Il 7 agosto i termini del trasferimento inclusero le seguenti raccomandazioni: manette dal carcere all'unità dell'ospedale Niguarda; piantonamento giorno e notte da parte di poliziotti in divisa, armati; vietato ricevere visite; il detenuto non può alzarsi dal letto; non può parlare con altri degenti e neanche con le guardie; non può andare in bagno senza l'autorizzazione di quest' ultime.

 

MANETTE

Nei fatti fu una detenzione, o anche peggio. Una relazione dell'Università di Milano non fu presa in considerazione, anche se spiegava che nel cranio di Colucci c'erano due ematomi che rischiavano, muovendosi, di schiacciare un'altra parte del cervello. Il 20 settembre Daniela Colucci, giornalista Rai e figlia di Michele, lanciò un appello: «In tutta la mia vita non avevo mai visto piangere mio padre, mentre da quattro mesi non l'ho più visto sorridere. Mi chiedo a cosa possa servire l'eventuale risarcimento quando questa detenzione mette a rischio il bene insopprimibile della vita. I mali che stanno distruggendo mio padre sono veri e dimostrati... Non chiediamo nient' altro se non la possibilità di salvarlo».

tribunale 2

 

Sempre agli arresti, mesi dopo giunse finalmente la data di un cosiddetto incidente probatorio che in Tribunale doveva far luce sulle reali condizioni di Colucci. Durò sette ore. De Pasquale sostenne con durezza che l'anziano socialista doveva tornare a San Vittore a basta. Il gip Fabio Paparella invece ritenne che le perizie non fossero acqua fresca e autorizzò perlomeno gli arresti domiciliari col permesso d'incontrare i conviventi: moglie e fratello.

 

La figlia, Daniela, ottenne il permesso di vederlo solo in dicembre. Alla madre residente in Puglia, ottantaseienne, venne concesso un permesso d'eccezione: telefonare.

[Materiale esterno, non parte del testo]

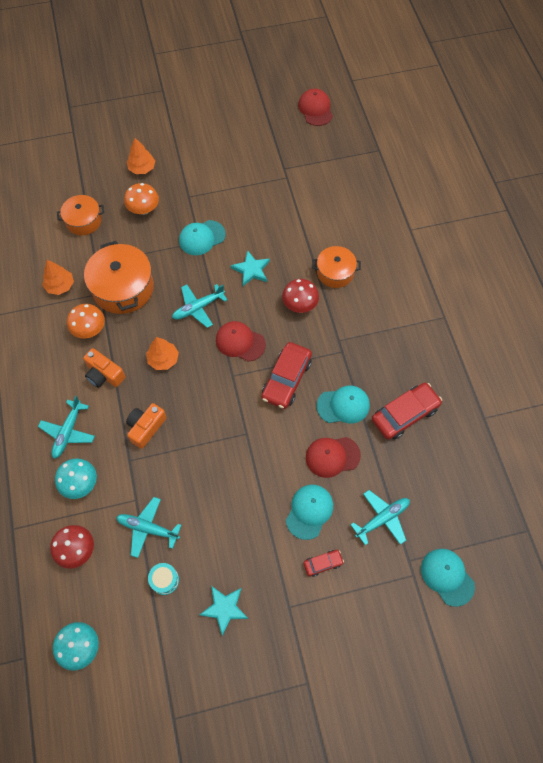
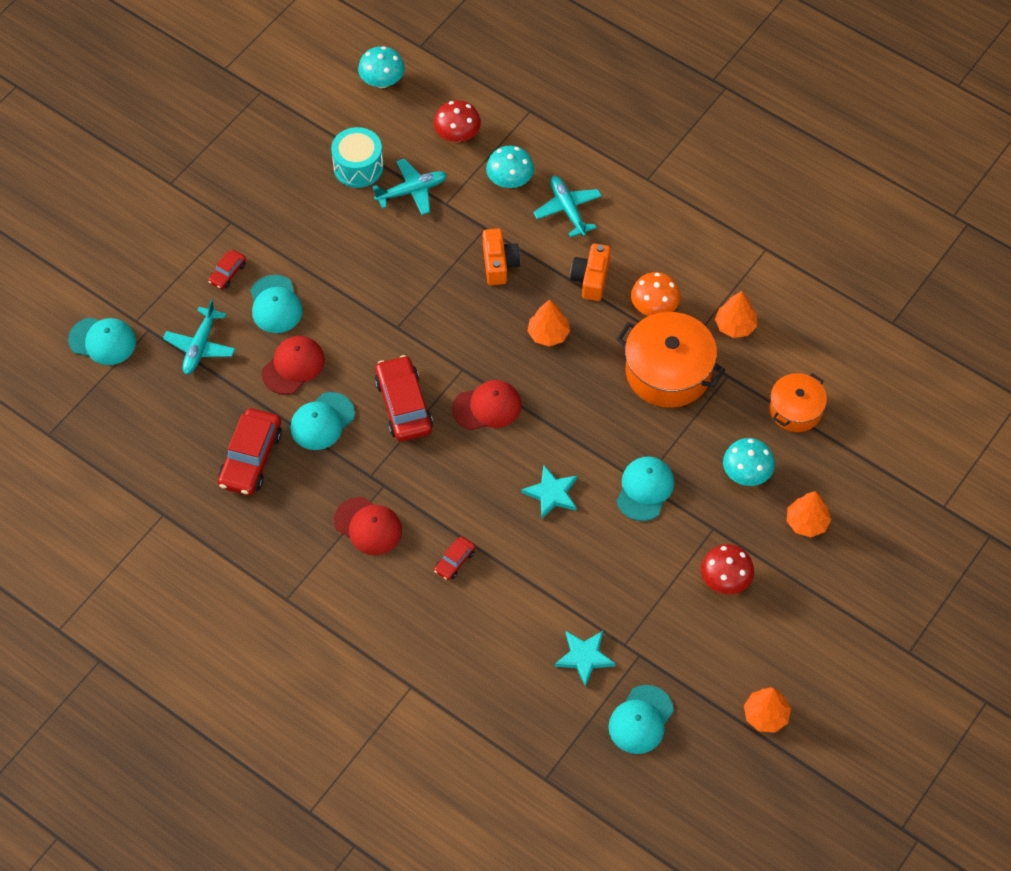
camera: 140 degrees right, 5 degrees down
(104, 374) = (591, 279): orange camera -> orange camera turned 75 degrees counterclockwise
(144, 209) = (746, 473): orange mushroom -> turquoise mushroom
(165, 580) = (358, 167): turquoise drum -> turquoise drum, size x1.60
(198, 308) = (567, 409): turquoise plane -> none
(224, 608) = (286, 183): turquoise star -> turquoise star (584, 657)
(253, 109) = (766, 715): none -> orange tree
(300, 304) = (461, 494): red mushroom -> red mushroom (725, 580)
(311, 143) = (641, 720): none -> turquoise cap
(315, 109) = (685, 781): red cap -> red cap (368, 526)
(335, 272) = (454, 561): orange pot -> red car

Inquisito anche per violazione del finanziamento pubblico dei partiti, il 28 ottobre scaddero i sei mesi di carcerazione preventiva ma gliene rifilarono altri tre, in quanto- sostennero - poteva inquinare le prove. Non da solo, probabilmente: per alzarsi abbisognava di robusti infermieri.

tribunale 1

 

BUCO NELL'ACQUA

L'inchiesta sui falsi corsi Cee coinvolse in tutto 48 persone, ma undici mesi di indagine porteranno a escludere la responsabilità di 20 degli indagati iniziali: archiviazione. Il 28 gennaio 1999 la settima sezione del Tribunale assolse trentatré posizioni, tra le quali quelle dell'ex presidente regionale Giuseppe Giovenzana e gli ex assessori Giuseppe Adamoli, Claudio Bonfanti, Francesco Rivolta, Ugo Finetti, Maurizio Ricotti e Pietro Sarolli.

 

Assolto anche Serafino Generoso, ex assessore che, nel caso, raggiunse l'assoluzione numero quattro su quattro processi. Risulta che la posizione di Colucci per i reati di finanziamento illecito dei partiti sia stata stralciata per motivi di salute, e che sia finita in niente. Risulta che, per i corsi Cee, Michele Colucci sia stato assolto in Cassazione. E non abbiamo citato il caso del regista Giorgio Strehler, accusato di truffa e malversazione e assolto con formula piena l'anno prima di morire.